I'm all for taking preventative steps to prevent disaster, but I'll bet dollars to donuts that pro-American Government nutjobs are getting a free pass for similarly "violent" speech.
Example: Palin is just as nutty, and I would argue that the phrase "don't retreat, reload" is a much more credible threat (or incitement) than any flowery talk about head-severing axes.
Why on earth is 'crime' the top tag for this story?

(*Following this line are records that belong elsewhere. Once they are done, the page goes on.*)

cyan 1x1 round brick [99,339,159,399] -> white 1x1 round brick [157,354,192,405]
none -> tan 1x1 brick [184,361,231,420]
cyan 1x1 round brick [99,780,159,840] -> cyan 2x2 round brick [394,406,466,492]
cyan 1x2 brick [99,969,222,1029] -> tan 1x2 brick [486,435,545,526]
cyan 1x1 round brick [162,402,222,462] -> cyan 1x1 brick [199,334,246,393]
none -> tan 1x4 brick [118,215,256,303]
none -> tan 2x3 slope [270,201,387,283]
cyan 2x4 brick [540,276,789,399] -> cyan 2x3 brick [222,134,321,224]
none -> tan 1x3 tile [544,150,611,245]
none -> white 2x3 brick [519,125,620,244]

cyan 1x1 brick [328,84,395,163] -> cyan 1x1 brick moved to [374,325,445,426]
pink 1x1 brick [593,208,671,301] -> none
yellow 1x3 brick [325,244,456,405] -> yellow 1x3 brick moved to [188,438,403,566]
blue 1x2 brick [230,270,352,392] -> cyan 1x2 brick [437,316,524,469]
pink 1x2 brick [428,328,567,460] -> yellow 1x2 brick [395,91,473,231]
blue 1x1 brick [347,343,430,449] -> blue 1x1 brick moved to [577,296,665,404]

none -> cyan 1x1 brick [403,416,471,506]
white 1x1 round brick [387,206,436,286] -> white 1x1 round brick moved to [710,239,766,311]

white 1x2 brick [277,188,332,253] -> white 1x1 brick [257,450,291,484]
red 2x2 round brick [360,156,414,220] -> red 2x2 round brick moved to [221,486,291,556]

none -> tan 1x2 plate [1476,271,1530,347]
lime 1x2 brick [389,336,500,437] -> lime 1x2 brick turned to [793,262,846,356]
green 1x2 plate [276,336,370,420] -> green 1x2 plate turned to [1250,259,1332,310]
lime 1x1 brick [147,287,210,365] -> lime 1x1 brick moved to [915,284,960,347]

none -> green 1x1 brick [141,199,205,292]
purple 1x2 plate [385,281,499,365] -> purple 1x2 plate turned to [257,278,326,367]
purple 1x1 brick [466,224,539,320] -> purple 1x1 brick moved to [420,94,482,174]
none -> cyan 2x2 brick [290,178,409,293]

For the record: despite being what some would describe as a militant atheist, I think that many, many Christian organizations do a tremendous amount of good, including some of the Protestant organizations in India (even Calcutta specifically, if I am recalling correctly.) Specifically, Protestants don't seem to waste nearly as much money on branding and they aren't anti-contraceptive, which in third world areas makes a huge difference. In case you feel that comment makes me especially anti-Catholic: in the USA at least I think the Catholicism is a much more enlightened and a less malignant force as compared to most Protestants. I think the liberals in this country have been the relativelysane ones for quite some time now but 90% of what they're saying and doing about the gun problem is nonsensical and they're still doing a horrible job of differentiating desirable vs. undesirable government spending. I think Mandella isn't Satan but he certainly isn't the saint the world is hellbent on portraying him as. And I think Gandhi was fabulous despite his religious nonsense and a few small moral missteps. I think Hitchens was fabulously right about a lot of things and fabulously wrong about quite a few others. In fact, I believe on at least a few occasions he used deliberately deceptive rhetoric.
In other words, my opinions are my own; I'm not part of any team and I'm not playing favorites. I'm not motivated by a desire to tear down anyone or join in the slashdot head nodders, it just so happens that the head nodders are correct on this point. I'm not saying this to toot my own horn, just letting you know that people like me do in fact exist. Adjust your ad hominem attacks accordingly.
As I said pointed out elsewhere ( http://slashdot.org/comments.pl?sid=3776051&cid=43800655 ), it is very clear that even (especially?) major government-sponsored awards are governed more by popular opinion than any formal vetting process. And as I said in that thread, what is 'incredibly stupid' is to believe that these kinds of awards are well thought out, or that this "everyone calls her a saint!" kind of popular wisdom is at all based on rationality. Do you believe that Kissinger was a fabulous person because they gave him the Peace Prize? What about Arafat? What about Mandela? What about Islam representing the literal truth (something believed by billions... they can't all be wrong!), what about the millions who use homeopathy and the (gasp!) GOVERNMENTS that have given it a seal of approval (including the USA and the UK) ? What about fan death, that mysterious plague that is only known in the country of south Korea where they fear it so much that agencies of the GOVERNMENT continually warn against it and mandate timer switches? Please please tell me who taught you to trust the judgement of governments; I wish to slap them silly.
If you really do refuse to have your own look at the facts (which you could have done in the time it took you to write one of these replies), preferring instead to substitute the wisdom of the masses, I pity you. Such an attitude will certainlly bite you in the ass some day, if indeed it hasn't already.
Also, you can't rely on interviews for the obvious reason that virtually all the people she was directly helping ended up dead.